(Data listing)
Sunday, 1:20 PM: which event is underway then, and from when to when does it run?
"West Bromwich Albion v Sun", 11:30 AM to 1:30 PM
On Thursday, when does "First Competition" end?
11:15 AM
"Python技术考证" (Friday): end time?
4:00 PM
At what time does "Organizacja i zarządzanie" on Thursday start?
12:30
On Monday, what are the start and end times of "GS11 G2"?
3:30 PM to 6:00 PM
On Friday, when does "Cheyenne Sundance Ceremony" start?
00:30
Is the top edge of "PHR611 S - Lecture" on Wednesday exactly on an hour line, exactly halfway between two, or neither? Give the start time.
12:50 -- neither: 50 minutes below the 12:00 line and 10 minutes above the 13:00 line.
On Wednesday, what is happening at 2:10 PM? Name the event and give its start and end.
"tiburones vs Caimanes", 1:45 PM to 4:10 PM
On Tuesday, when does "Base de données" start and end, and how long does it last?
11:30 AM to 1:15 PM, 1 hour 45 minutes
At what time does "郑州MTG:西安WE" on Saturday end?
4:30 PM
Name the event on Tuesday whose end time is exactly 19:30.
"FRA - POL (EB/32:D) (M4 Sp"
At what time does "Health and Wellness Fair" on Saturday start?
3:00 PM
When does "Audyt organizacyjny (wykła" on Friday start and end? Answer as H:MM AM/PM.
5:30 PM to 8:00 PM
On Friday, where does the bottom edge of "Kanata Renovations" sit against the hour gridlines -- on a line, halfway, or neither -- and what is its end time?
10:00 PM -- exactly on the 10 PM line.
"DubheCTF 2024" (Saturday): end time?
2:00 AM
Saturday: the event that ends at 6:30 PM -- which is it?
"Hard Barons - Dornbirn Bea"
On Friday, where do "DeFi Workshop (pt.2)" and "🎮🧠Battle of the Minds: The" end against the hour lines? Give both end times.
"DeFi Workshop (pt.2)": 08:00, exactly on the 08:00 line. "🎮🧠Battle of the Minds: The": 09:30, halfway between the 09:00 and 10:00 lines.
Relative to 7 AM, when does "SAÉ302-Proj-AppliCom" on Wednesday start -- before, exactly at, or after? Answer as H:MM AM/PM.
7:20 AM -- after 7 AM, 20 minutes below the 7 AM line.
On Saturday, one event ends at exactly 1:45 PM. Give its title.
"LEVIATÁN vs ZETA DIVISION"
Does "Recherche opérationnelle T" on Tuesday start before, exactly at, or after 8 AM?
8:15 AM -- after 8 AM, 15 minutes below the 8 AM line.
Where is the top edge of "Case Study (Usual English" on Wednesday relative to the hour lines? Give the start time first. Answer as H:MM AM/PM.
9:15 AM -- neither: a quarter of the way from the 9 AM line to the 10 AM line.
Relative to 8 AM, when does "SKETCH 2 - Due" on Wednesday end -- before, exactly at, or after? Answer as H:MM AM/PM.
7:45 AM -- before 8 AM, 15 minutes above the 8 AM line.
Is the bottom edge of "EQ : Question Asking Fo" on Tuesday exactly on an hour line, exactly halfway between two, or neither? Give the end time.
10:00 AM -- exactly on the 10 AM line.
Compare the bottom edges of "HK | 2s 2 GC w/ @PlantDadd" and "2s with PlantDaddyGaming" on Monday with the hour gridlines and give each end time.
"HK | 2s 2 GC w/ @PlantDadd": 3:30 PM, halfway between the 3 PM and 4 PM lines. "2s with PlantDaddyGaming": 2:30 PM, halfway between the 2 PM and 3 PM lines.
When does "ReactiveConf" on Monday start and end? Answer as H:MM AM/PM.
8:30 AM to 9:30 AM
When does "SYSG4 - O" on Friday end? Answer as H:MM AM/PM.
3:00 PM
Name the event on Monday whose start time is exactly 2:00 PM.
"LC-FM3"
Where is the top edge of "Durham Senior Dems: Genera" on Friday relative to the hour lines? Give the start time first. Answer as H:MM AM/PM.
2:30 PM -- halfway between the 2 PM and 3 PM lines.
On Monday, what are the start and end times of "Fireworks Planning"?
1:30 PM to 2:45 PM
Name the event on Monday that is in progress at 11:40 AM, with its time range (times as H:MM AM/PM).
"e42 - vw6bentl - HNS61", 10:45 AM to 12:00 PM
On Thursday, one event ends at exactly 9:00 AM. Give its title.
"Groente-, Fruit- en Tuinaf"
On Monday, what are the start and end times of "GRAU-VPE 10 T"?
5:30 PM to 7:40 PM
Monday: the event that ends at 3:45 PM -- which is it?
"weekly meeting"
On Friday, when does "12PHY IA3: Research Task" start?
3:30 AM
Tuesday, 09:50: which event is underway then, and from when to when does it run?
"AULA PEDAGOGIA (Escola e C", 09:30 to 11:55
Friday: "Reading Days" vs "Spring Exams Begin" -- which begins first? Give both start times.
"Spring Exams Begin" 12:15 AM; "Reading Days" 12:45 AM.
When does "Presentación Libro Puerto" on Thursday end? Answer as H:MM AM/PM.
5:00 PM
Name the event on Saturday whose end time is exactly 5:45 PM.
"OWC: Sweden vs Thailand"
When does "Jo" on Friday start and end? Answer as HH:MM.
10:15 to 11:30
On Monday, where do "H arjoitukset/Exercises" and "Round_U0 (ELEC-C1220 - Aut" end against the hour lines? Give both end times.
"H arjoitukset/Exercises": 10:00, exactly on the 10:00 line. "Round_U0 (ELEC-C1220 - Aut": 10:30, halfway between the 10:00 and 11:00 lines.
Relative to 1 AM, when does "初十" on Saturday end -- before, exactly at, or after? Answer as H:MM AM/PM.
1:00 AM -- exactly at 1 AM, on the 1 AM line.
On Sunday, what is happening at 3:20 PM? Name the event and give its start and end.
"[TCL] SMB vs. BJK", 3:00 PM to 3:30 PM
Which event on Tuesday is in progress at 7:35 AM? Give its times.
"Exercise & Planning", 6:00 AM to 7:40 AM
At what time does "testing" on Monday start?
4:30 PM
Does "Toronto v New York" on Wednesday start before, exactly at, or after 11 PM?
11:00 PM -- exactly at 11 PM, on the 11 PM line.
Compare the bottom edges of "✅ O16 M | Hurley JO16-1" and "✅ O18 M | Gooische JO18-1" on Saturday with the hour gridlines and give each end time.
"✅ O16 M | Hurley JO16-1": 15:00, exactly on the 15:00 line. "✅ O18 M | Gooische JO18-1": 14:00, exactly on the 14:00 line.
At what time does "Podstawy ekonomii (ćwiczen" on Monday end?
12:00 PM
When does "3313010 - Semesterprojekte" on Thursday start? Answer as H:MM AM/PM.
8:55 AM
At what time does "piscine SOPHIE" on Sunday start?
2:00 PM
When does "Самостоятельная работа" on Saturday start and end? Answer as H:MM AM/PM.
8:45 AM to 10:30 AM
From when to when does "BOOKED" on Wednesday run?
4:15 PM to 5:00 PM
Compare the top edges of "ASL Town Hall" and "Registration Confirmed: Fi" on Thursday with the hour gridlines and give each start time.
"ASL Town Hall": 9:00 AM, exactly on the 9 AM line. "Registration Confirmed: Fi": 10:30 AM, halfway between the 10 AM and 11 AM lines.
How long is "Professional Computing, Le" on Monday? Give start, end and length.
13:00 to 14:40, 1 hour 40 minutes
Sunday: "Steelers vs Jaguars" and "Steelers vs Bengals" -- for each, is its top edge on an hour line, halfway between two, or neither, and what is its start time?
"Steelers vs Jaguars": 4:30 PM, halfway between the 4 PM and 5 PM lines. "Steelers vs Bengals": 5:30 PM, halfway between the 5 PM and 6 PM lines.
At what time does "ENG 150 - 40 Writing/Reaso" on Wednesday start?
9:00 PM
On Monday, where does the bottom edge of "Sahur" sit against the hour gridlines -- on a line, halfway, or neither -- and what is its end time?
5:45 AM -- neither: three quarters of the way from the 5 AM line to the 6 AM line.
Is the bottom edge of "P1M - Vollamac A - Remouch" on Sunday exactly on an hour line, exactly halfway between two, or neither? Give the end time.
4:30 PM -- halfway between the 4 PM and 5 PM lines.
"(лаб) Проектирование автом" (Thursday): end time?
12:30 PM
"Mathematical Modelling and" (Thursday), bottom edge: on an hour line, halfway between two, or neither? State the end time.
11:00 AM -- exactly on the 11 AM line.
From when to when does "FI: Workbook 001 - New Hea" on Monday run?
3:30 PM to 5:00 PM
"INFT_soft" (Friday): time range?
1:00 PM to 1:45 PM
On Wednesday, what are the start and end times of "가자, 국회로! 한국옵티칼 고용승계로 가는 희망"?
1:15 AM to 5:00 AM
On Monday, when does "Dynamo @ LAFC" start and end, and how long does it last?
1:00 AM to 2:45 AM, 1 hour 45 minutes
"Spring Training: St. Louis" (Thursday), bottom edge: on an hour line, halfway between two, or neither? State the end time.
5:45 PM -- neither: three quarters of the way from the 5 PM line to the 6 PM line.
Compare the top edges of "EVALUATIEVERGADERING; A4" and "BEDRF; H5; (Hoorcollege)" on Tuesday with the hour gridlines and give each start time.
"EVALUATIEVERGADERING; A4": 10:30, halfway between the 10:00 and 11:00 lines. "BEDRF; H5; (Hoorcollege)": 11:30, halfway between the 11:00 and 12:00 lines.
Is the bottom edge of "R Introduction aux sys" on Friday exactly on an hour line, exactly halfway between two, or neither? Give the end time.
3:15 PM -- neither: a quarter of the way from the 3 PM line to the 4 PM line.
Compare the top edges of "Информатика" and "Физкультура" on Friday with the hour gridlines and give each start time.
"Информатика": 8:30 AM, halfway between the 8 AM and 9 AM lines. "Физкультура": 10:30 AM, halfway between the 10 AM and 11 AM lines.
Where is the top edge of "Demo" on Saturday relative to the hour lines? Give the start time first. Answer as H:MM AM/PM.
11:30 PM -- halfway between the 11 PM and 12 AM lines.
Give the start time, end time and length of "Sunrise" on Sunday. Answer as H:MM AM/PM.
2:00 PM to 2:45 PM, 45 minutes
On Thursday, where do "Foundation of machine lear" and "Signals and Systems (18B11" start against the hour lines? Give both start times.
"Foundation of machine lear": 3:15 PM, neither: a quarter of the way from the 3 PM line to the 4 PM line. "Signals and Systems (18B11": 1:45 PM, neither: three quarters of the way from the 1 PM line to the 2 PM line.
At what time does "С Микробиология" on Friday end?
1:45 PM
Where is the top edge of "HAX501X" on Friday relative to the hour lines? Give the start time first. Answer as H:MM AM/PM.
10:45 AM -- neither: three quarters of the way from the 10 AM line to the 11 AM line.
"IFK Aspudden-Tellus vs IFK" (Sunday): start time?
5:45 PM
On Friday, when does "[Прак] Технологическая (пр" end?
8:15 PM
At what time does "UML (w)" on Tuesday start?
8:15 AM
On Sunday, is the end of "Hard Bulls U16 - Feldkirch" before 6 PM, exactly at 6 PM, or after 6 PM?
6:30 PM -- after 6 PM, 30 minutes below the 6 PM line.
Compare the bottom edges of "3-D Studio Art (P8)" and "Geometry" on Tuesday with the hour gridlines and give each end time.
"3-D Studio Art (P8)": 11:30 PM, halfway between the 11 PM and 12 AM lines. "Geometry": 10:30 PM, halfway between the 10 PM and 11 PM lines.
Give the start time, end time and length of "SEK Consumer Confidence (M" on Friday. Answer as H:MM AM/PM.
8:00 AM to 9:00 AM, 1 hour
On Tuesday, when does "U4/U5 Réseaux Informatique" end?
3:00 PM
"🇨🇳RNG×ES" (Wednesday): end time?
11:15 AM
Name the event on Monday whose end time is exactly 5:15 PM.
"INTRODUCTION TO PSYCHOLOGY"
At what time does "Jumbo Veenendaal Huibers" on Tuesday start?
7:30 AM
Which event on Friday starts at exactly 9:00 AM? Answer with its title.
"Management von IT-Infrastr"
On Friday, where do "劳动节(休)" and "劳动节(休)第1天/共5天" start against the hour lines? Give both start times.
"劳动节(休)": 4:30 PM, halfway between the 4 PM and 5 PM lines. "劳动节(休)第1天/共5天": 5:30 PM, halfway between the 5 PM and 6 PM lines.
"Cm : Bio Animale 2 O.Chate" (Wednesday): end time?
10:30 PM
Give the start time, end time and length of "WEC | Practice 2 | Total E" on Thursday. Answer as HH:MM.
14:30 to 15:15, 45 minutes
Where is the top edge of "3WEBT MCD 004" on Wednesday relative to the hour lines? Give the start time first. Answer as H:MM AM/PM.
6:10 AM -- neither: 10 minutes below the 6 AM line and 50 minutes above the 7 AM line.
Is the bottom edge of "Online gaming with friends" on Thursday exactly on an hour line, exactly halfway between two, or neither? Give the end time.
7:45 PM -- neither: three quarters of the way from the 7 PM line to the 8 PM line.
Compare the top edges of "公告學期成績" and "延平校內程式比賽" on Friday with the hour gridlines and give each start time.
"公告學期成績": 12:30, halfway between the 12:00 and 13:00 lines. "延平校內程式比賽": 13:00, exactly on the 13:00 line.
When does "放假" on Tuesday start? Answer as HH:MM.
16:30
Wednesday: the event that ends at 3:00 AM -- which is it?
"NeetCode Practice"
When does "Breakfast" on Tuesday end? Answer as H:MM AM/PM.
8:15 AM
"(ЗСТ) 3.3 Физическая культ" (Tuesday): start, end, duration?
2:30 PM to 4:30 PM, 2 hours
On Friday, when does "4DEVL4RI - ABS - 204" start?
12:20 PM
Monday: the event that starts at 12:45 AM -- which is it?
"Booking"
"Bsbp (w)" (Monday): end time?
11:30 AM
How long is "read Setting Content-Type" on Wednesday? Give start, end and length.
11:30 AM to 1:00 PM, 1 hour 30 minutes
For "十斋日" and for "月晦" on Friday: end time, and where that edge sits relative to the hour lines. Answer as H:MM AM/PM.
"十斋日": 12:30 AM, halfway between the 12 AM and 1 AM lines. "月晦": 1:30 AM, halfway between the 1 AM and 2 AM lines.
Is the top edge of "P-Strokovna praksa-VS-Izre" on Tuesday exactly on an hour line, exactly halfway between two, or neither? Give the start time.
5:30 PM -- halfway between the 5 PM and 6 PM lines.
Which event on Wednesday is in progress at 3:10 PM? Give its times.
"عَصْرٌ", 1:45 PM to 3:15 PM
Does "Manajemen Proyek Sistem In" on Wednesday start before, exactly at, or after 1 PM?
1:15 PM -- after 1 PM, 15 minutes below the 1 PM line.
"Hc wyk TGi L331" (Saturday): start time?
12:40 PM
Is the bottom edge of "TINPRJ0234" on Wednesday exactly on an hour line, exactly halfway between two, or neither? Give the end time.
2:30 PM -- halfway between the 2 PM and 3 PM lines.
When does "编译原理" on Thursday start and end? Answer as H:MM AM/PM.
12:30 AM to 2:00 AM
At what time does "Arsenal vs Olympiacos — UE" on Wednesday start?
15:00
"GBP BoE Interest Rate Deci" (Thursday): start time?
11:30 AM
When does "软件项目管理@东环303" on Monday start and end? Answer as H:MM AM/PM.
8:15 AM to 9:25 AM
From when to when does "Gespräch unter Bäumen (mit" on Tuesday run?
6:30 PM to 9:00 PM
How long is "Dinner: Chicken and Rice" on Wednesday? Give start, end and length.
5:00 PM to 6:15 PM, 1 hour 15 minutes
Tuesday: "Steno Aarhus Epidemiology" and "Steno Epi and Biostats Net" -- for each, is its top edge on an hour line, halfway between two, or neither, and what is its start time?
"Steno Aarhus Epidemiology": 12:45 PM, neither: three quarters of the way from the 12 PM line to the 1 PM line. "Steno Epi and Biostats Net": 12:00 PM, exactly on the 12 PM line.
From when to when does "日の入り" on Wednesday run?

Task statement ->
Reproduce verbatim the stretch of items from the line containing "Name the event on Tuesday" through the line containing "5:30 PM to 8:00 PM", including both of those lines.

Exercise output ->
Name the event on Tuesday whose end time is exactly 19:30.
"FRA - POL (EB/32:D) (M4 Sp"
At what time does "Health and Wellness Fair" on Saturday start?
3:00 PM
When does "Audyt organizacyjny (wykła" on Friday start and end? Answer as H:MM AM/PM.
5:30 PM to 8:00 PM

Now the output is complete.